_Data supplied_
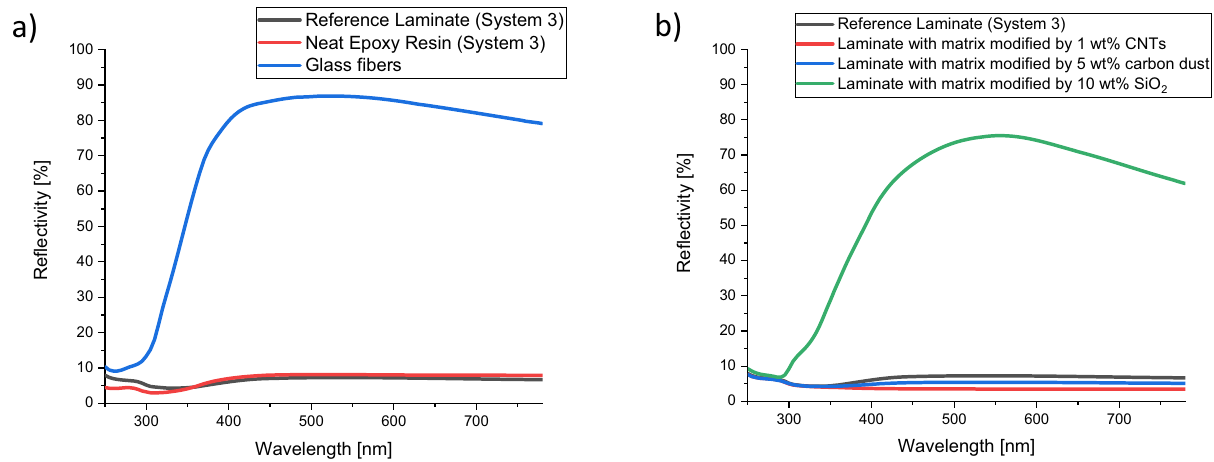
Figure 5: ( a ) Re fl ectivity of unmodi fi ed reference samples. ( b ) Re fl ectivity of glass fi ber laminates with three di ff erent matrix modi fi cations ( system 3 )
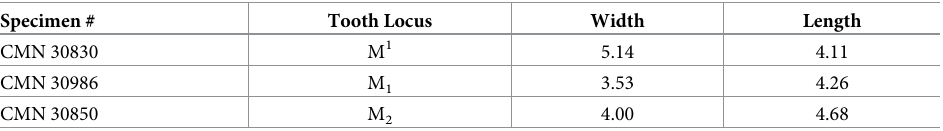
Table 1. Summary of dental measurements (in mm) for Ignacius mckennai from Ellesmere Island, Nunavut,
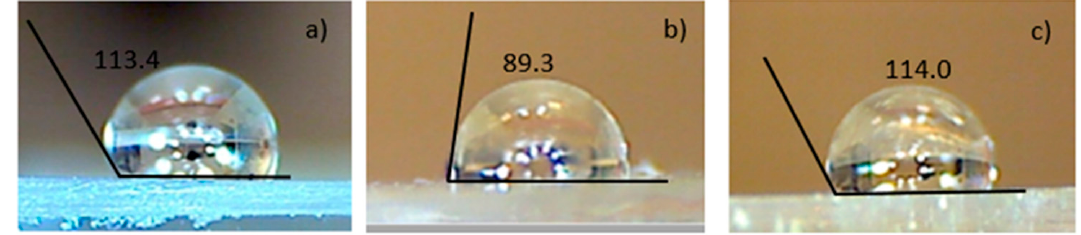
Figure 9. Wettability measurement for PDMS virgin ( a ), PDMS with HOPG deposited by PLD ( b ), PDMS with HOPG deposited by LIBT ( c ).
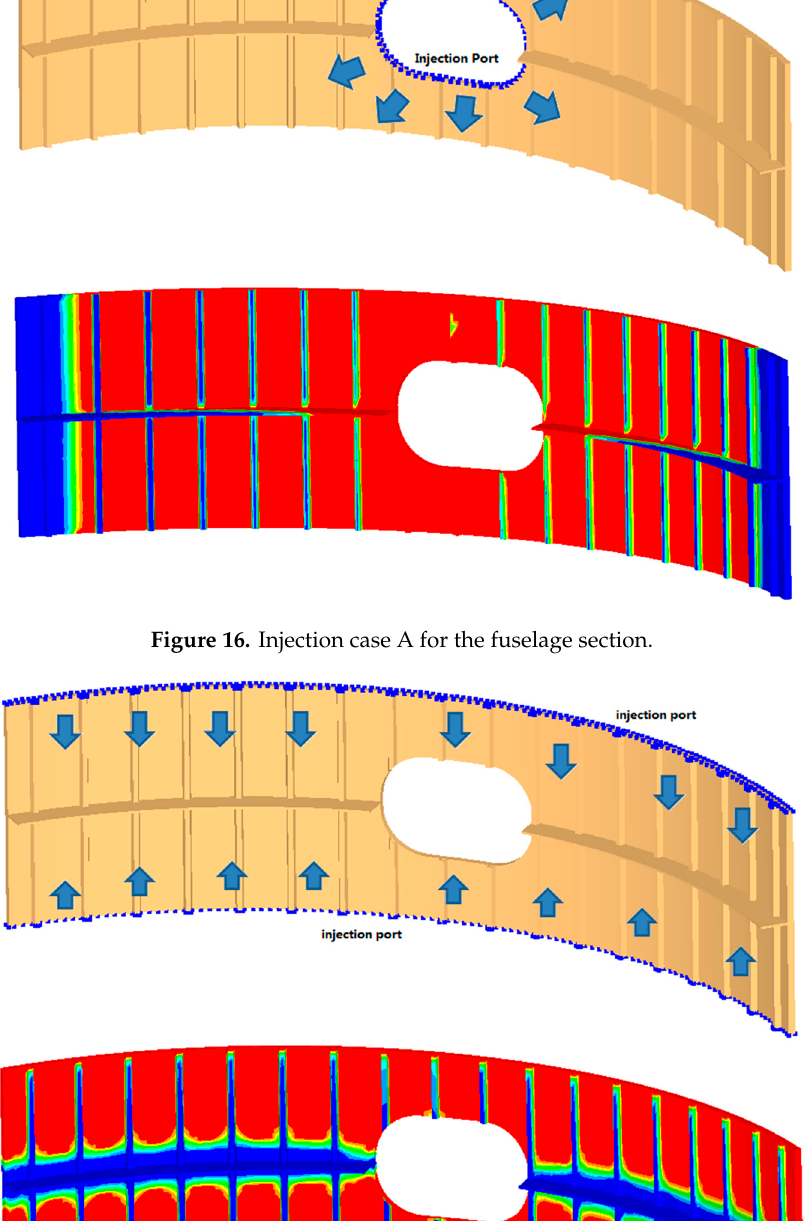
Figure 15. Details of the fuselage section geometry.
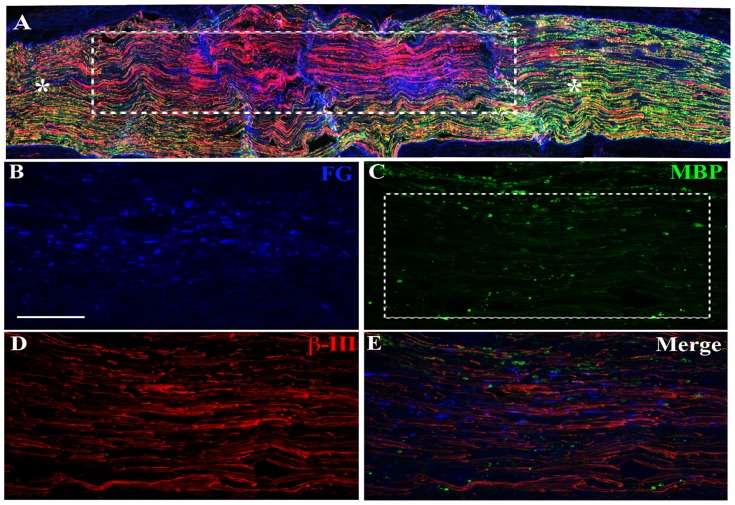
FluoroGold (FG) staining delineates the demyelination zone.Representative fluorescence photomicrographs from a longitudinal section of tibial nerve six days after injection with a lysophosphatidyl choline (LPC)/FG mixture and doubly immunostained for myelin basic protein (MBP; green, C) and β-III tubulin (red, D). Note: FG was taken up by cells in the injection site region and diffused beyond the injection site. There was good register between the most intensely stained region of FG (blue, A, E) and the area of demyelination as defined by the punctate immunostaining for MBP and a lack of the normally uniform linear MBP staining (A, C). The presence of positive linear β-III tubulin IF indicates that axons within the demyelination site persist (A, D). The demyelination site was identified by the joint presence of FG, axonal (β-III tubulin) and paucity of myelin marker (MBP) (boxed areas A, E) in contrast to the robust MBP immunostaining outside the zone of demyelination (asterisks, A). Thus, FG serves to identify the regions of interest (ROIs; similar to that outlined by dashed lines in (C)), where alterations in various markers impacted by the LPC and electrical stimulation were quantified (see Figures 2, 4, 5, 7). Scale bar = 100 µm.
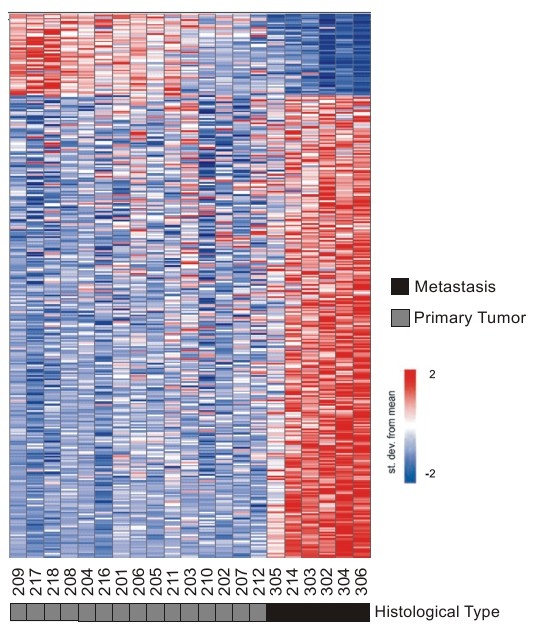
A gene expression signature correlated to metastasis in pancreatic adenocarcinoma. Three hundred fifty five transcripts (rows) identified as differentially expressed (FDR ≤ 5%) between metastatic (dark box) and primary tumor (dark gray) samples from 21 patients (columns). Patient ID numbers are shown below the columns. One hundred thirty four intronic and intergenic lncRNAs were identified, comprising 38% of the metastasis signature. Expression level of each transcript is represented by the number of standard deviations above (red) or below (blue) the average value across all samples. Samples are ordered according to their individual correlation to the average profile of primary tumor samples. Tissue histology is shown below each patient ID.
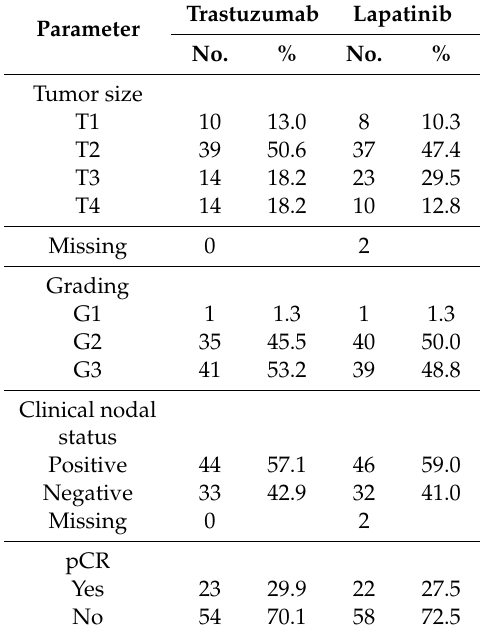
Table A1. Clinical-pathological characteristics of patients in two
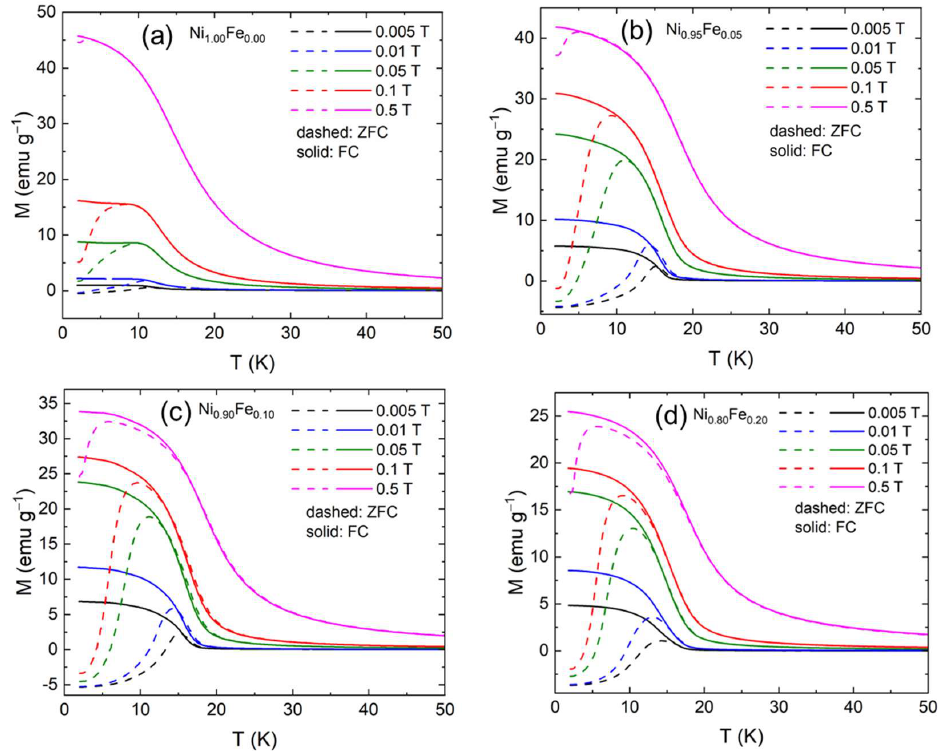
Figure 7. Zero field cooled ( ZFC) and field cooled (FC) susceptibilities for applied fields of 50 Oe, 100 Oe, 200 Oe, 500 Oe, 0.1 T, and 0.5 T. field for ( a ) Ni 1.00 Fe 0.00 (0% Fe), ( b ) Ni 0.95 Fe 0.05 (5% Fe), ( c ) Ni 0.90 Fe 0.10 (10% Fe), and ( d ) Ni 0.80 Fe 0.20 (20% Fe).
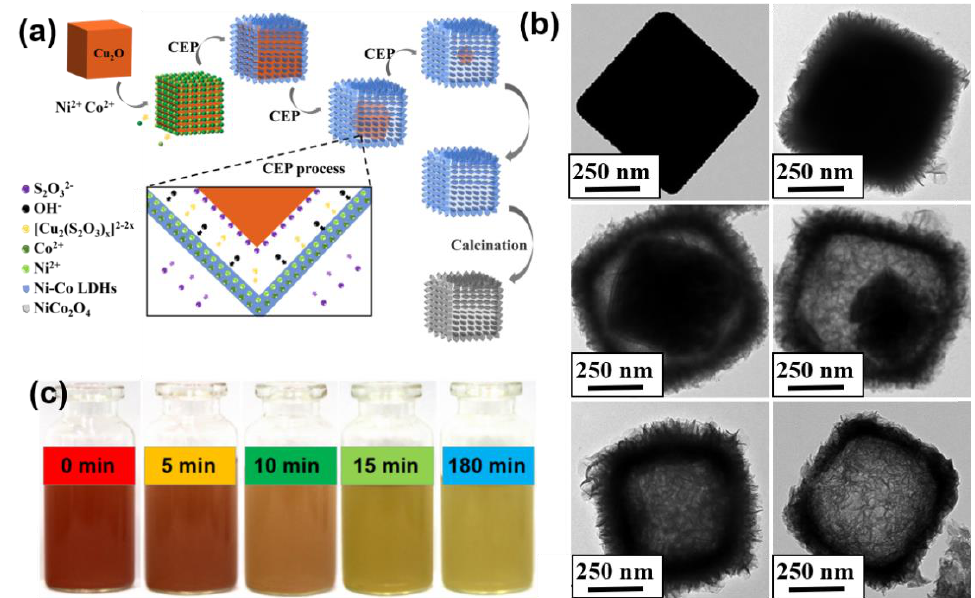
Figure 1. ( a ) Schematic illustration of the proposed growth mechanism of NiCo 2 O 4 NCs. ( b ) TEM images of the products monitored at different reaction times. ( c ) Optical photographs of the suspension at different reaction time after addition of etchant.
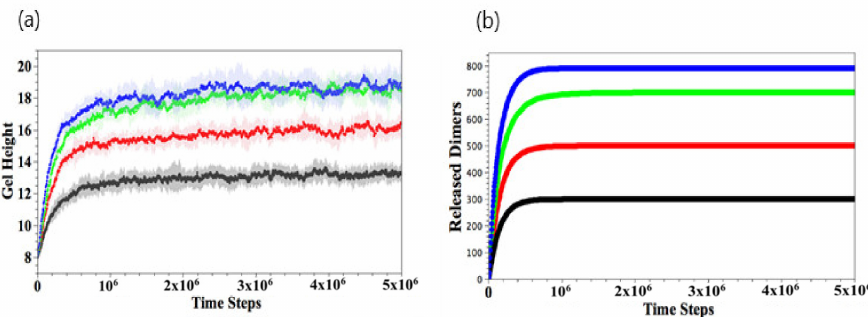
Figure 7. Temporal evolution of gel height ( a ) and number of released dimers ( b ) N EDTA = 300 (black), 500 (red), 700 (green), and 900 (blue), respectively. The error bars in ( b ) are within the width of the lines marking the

_Task goal_
Could you copy each line of the material that holds "Table"?

_Task result_
Table 1. Summary of dental measurements (in mm) for Ignacius mckennai from Ellesmere Island, Nunavut,
Table A1. Clinical-pathological characteristics of patients in two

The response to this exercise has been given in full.